Segment Start: PROVIDED INFORMATION
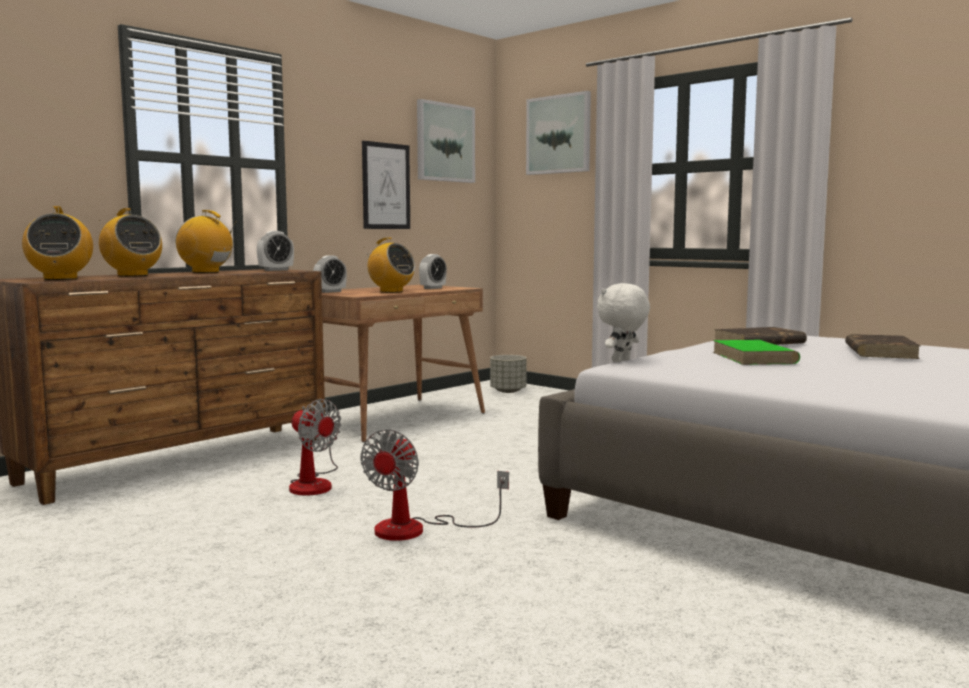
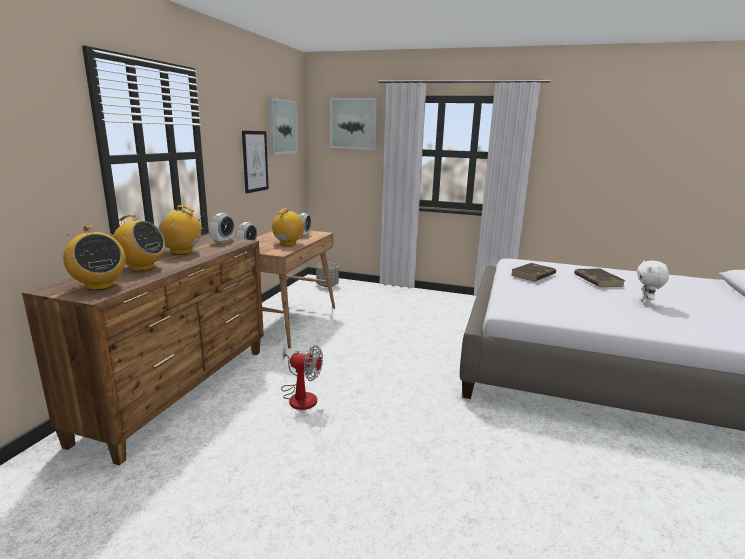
camera: 25 degrees left, 10 degrees up
(391, 291) = (288, 244): radio -> radio turned 75 degrees counterclockwise
(417, 529) = (406, 425): fan -> none
(622, 361) = (498, 304): white plush toy -> white plush toy (646, 303)
(754, 358) = (553, 292): green book -> none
Segment End: PROVIDED INFORMATION
*WORK TASK*.
The records above should be output exactly, but without any of their pictures.

*OUTPUT OF THE EXERCISE*.
camera: 25 degrees left, 10 degrees up
(391, 291) = (288, 244): radio -> radio turned 75 degrees counterclockwise
(417, 529) = (406, 425): fan -> none
(622, 361) = (498, 304): white plush toy -> white plush toy (646, 303)
(754, 358) = (553, 292): green book -> none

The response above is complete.